The subjective side of God’s self-communication occurs in the viewer’s cinematic experience. This is because God not only permeates the world the director photographs but also the viewer’s depths when the viewer responds to what has been photographed. We have already seen that in our unconscious depths, we are not one person but many -- that, indeed, in microcosm, the whole human family dwells there; that in each of us there is a gangster and a saint, a man and a woman, a child and an old person; that everyone we have ever loved has taken up residence there. This is not to say that we are schizophrenic or suffer from multiple personality syndrome, but it is to say that the whole world lives within each of us.

The New Testament tells us God is present whenever human beings respect each other, listen to and share with one another; when, in short, they love and form authentic community with each other. “He who abides in love, abides in God and God in Him,” St. John tells us. And Jesus promises to be present whenever two or three are gathered together in his name. This is true in external society. But it is also true within each of us.

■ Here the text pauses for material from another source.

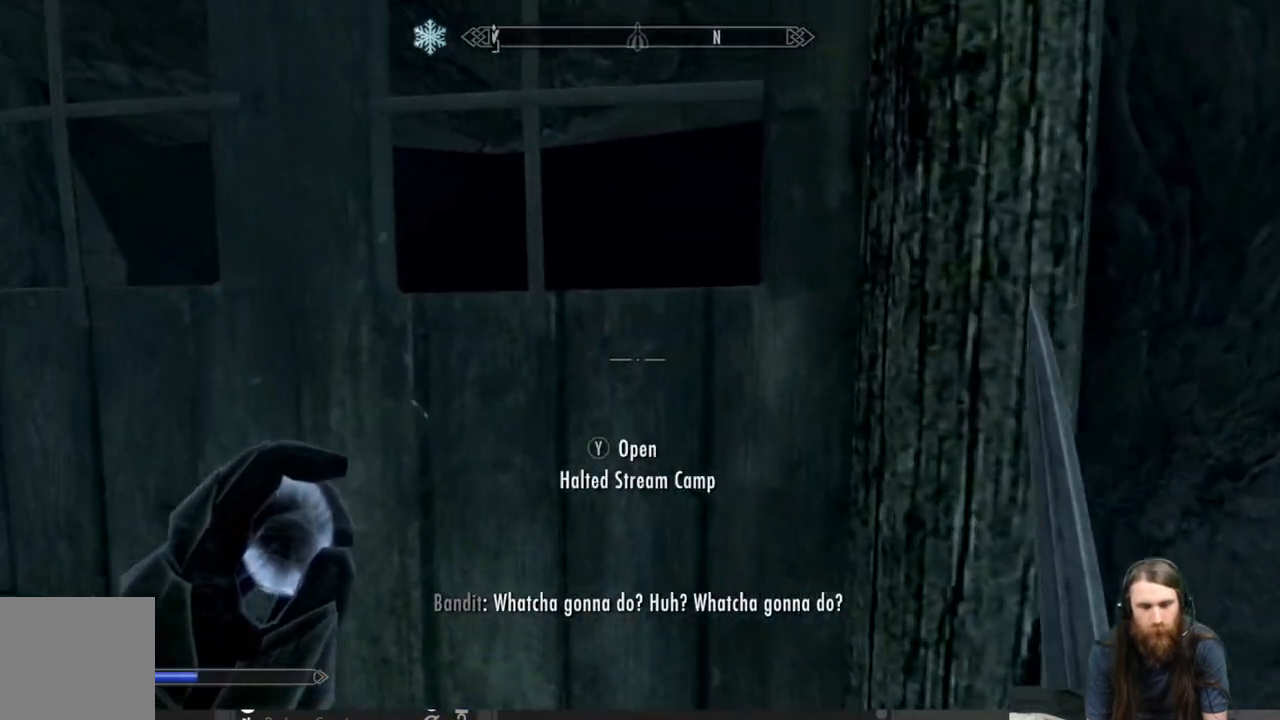
{"buttons": [], "left_stick": "center", "right_stick": "center", "events": [[17, "left_stick", "center"], [100, "Y", "down"], [233, "Y", "up"]]}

The Kingdom of God is between us. But it is also within us, present in the microcosm as well as the macrocosm, in intrapersonal relationships as well as in interpersonal ones. Whenever the various persons within each of us recognize and affirm each other; whenever honest dialogue takes place between them; whenever, in short, there is real love between them, God is present. God surfaces from the abyss. God is the source of the electricity that sings between our inner persons.

People in the unconscious

A profoundly moving film can launch this process by causing the various people who live in the viewer’s unconscious to surface into consciousness, identify with the characters on the screen and interact with one another as they do. When they do, a film can stimulate intrapsychic dialogue, facilitate intrapsychic reconciliation and foster intrapsychic community. In its turn, this can occasion a surfacing of God within us, whether we use God’s name or not.

“One True Thing,” starring Meryl Streep, is a good example of a film that can produce this kind of horizontal intrapsychic experience. We can find ourselves in each of the four main characters in its dysfunctional family. As they struggle to come together in the face of the mother’s terminal cancer, we hope the corresponding people in ourselves will be able to do the same.

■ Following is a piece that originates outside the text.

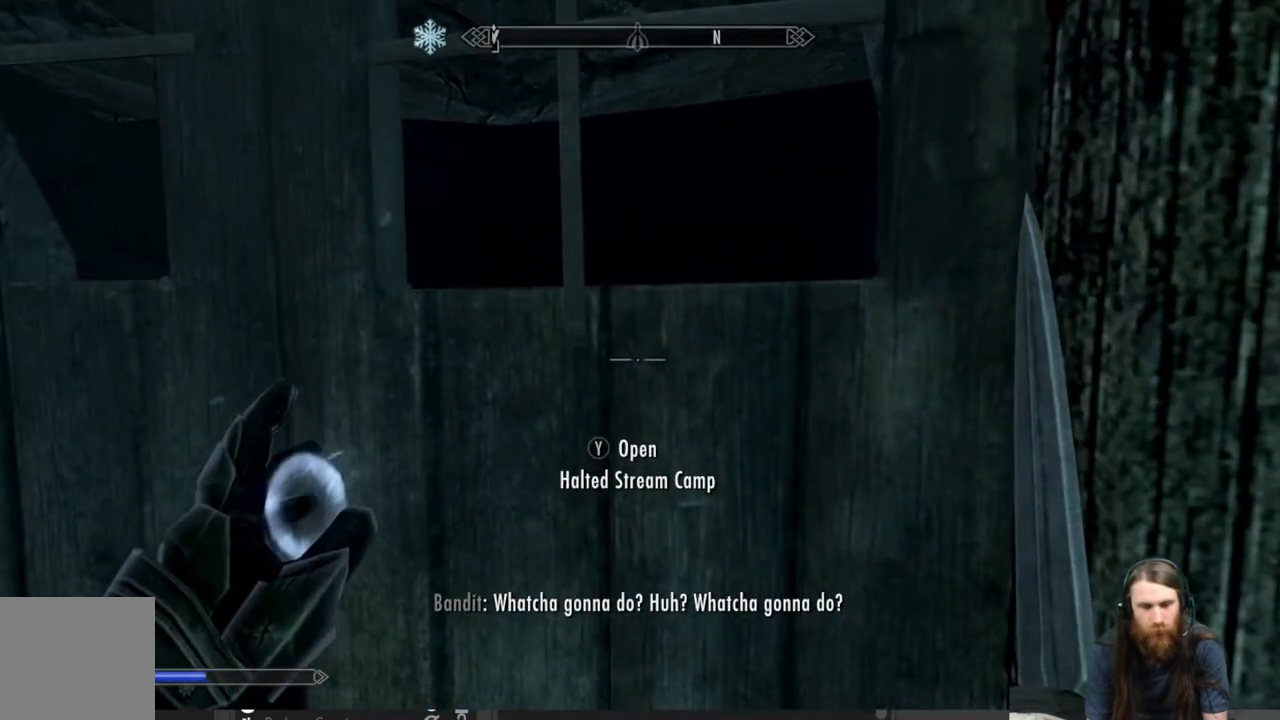
{"buttons": [], "left_stick": "center", "right_stick": "center", "events": []}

The cinematic experience has a vertical as well as a horizontal dimension. Any time a film moves us profoundly, causing us to go deep into ourselves, it is helping us approach the God who is the Ground of our being.

By activating the feminine archetype within us, Ingmar Bergman’s “Virgin Spring” is a good example of a film that does this. So does Richard Attenborough’s “Gandhi,” but for a different reason. It activates the heroic archetype within us. So, too, does “A Man for All Seasons,” “Schindler’s List,” and, I like to think, “Romero” and “Entertaining Angels: The Dorothy Day Story.”

Films of this type can occasion a surfacing of God within us. They can set the stage for a meeting with God. They can be an experience of God.

I make movies to elicit these kinds of experiences in my viewers. I want to give them some insight into what it means to be human. I want to help the many persons inside them come together and form a genuine community. I want to help them grow and develop and become the integrated, fulfilled human beings God made them to be.

Most important of all, I want to help them experience the loving presence of God in themselves and in the people around them, a presence that propels them to the full flowering of their humanity. This is the gift I want to leave with my viewers.

This is why I make movies.

Paulist Fr. Ellwood Keiser is head of Paulist Productions in Pacific Palisades, Calif., and was the producer of “Romero” and “Entertaining Angels: The Dorothy Day Story.”